Book Review: The Testing by Joelle Charbonneau
Another dystopian YA book that's been compared to The Hunger Games. Could it be as good?
Considering how close certain plot points get to The Hunger Games, I would consider this read a close second. While it does not have the same emotional connection for me as The Hunger Games, this dystopia actually seemed more realistic to me.
First, the emotional connection angle.
Certain scenes in The Hunger Games stand out. Katniss volunteering as tribute and some key scenes with Rue leave an impression. Jennifer Lawrence's portrayal of Katniss even makes me forget how sometimes Katniss' cluelessness and prickly attitude truly bugged me as I read the book.

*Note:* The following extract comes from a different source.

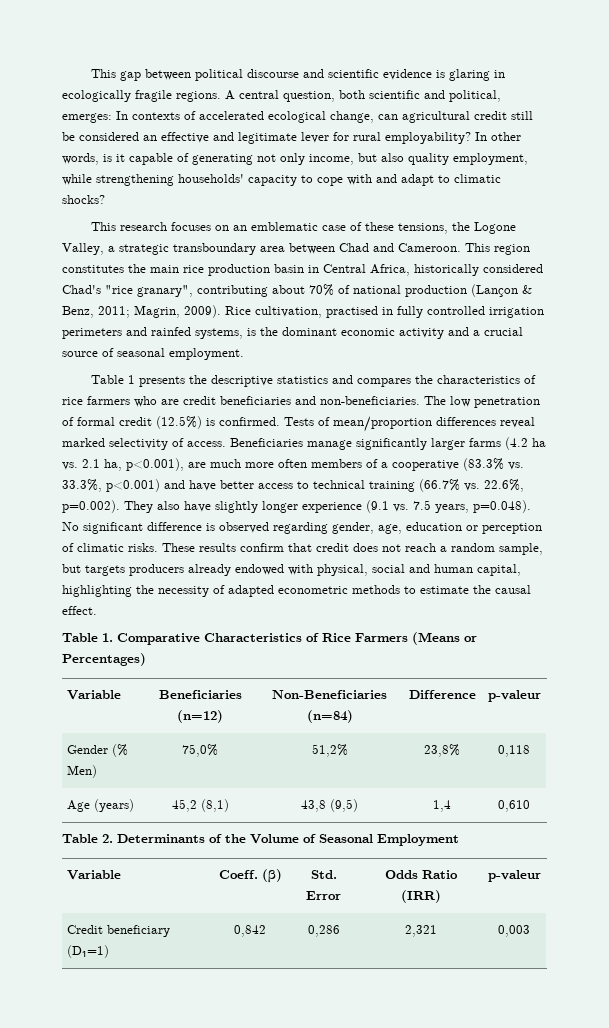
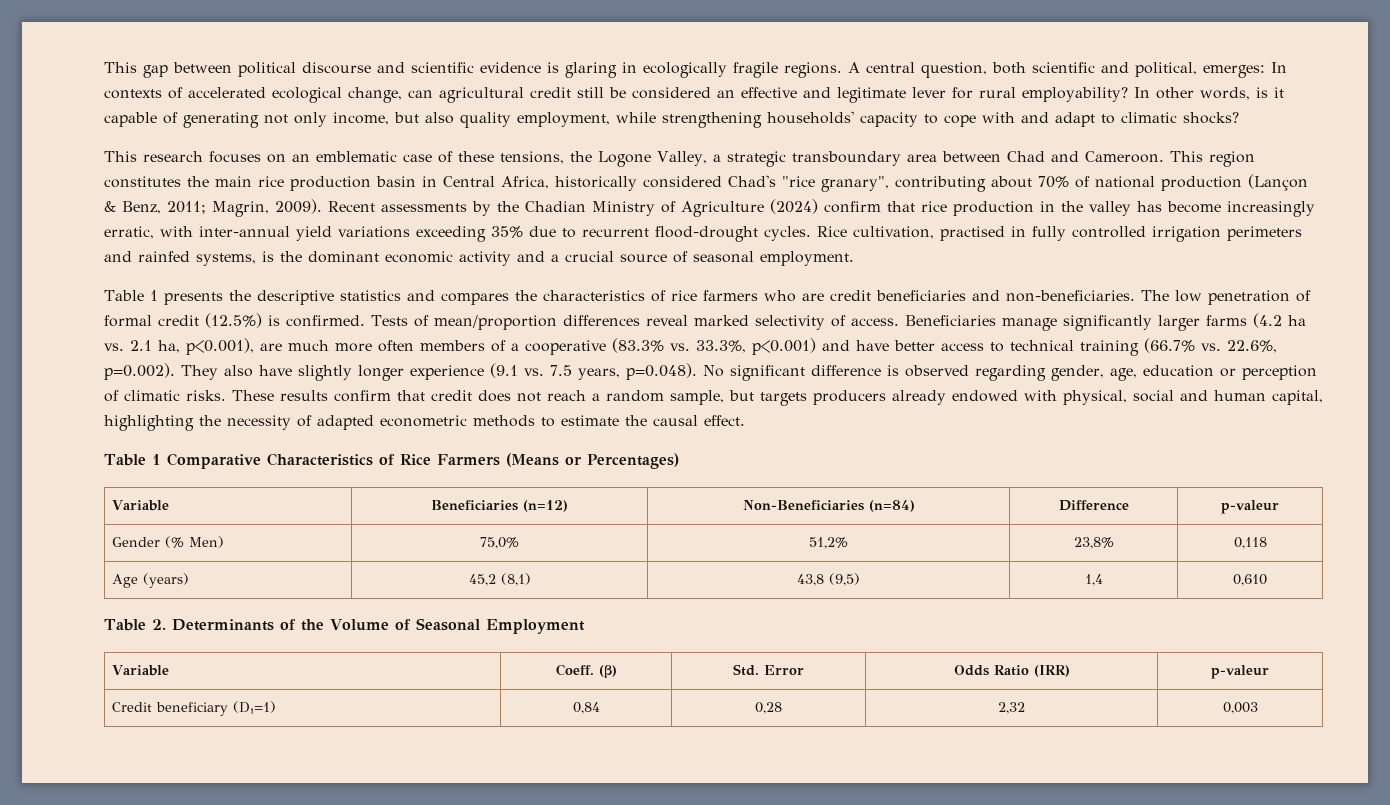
(221, 311) none -> [328,199,1315,217] [104,226,811,242] Recent assessments by the Chadian Ministry of Agriculture (2024) confirm that rice production in the valley has become increasingly erratic, with inter-annual yield variations exceeding 35% due to recurrent flood-drought cycles.
[102,633,113,642] 1. -> [151,454,161,465] 1
[234,925,266,937] [307,925,340,937] [405,925,437,937] 0,842 | 0,286 | 2,321 -> [572,702,600,714] [755,702,782,714] [998,702,1025,714] 0,84 | 0,28 | 2,32

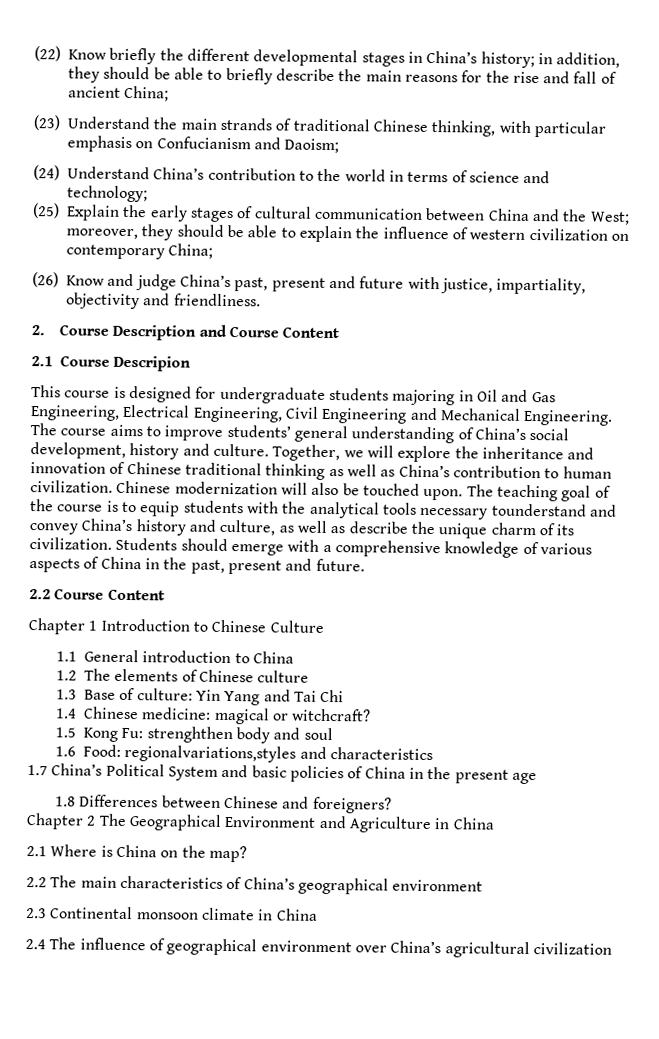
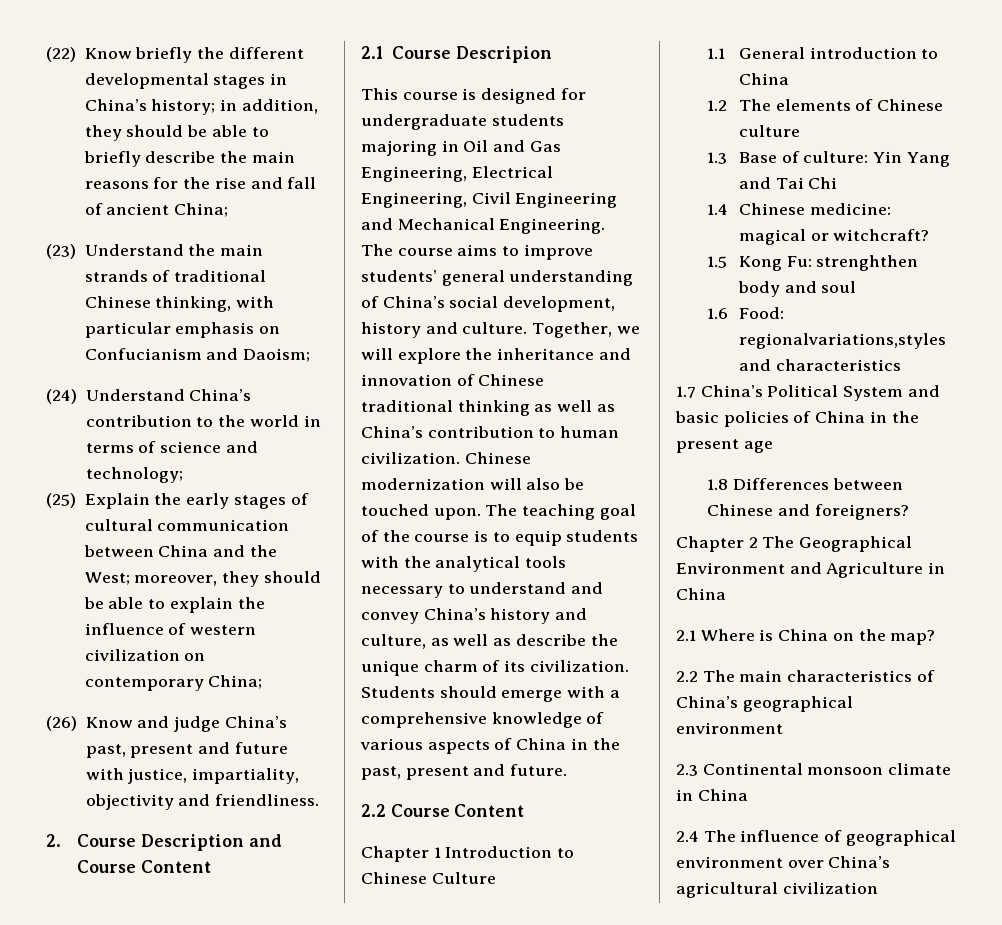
[491,503,587,517] tounderstand -> [447,582,567,594] to understand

The Testing does not have that same weight here. Cia is concerned about her family, but I wasn't. I just didn't feel like they were in any real danger. I was concerned about her and the other candidates of the Testing, but not her family. For about two-thirds of the book, Cia is also generically likable, so I was less engaged with her for a while. As the Testing progressed, Cia had to make harder and harder decisions, which show how honorable she is. Seeing her character remain consistent throughout the Testing did have me rooting for her.
However, one of the great things about Charbonneau's narration is that I was never sure that Cia would survive the Testing. Like The Hunger Games, Charbonneau chose first person narration. While it would be awkward for an author to kill off a first person narrator in the middle of a book, it would be fine to kill off that narrator at the end of the book. And throughout the Testing, I felt like Cia could die just like any of her fellow candidates. Sure there are two more books in this trilogy, but there was no guarantee that all of the characters would remain consistent.
Since Cia was generically likable, I kept wondering if maybe her character was a bit more flat because she was going to die. Even Cia's romance with Tomas, the boy from back home who is the only person she thinks she can trust, is pretty lackluster. Throughout the book, I was looking for an emotional connection with Cia. Making me wait until the resolution to truly like Cia worked for me.
Second, the world building creates a society that seems much more plausible than in The Hunger Games. This dystopia takes places after the Seven Stages War. The first four stages are described as countries attacking one another, including biochemical warfare which contaminated the soil and water. The last three stages of war consisted of the Earth reacting to this desecration with multitudes of natural disasters. The Testing has been designed as the competitive entrance system to this world's University.
Sure, it's a man-made environmental disaster that the new society must build around very akin to Panem, but the arena setting of The Hunger Games always nagged at me a bit. How could a society be that apathetic as to allow their children to be carted off year after year for these gladiatorial games? Well, if I'm willing to suspend my disbelief there, then The Testing's contrivance should be much easier for me to accept.
Cia's father explains to her early on that he had been a Testing candidate. When candidates finish the Testing, their memory is wiped. Furthermore, none of the candidates ever go home again. They are reassigned to positions that allow them best use of their talent for improving the United Commonwealth. Now, given that Cia's dad's advice to her is to trust no one, I don't think I'm spoiling anything by saying that some Testing candidates die during the entrance process.
This level of covert deception allows me to accept the apathy of this society. While it may seem odd that you never see a family member again, it's easy to assume that that person is serving the greater good of rebuilding your country. I could understand how this society could be blind to how nefarious the Testing truly is.
The stages of the Testing also rang true to me just on a teacher level. There are the paper and pencil individual tests, a group work test, and a practicum. The Testing concludes with an exit interview. All the while, the candidates are being observed and evaluated. The Testing proctors are not particularly well-drawn characters. However, I do hold out hope that the educators in the sequel are better characterized and more developed.
I kept wondering for the sequels, how would Charbonneau work in the memories of the Testing? If every candidate's memory is wiped, will one of the proctors help someone retain their memory? Will a candidate's wiping be overlooked intentionally? Will more characters than I thought die?
I liked how this dystopia kept me guessing. And given the level of deception that the Testing officials were willing to engage in, I really didn't count anyone as safe. This world is pretty scary on a fairly realistic scale for me.
Is this novel as compelling as The Hunger Games? No. The Hunger Games will always hold a special place in my heart.
The Hunger Games trilogy has so much to say about so many topics that I will forever love those books. However, The Testing is another thought-provoking dystopian story. I will be reading the two sequels and who knows...maybe by the time I finish the trilogy, I may consider The Testing's messages as important as those in The Hunger Games.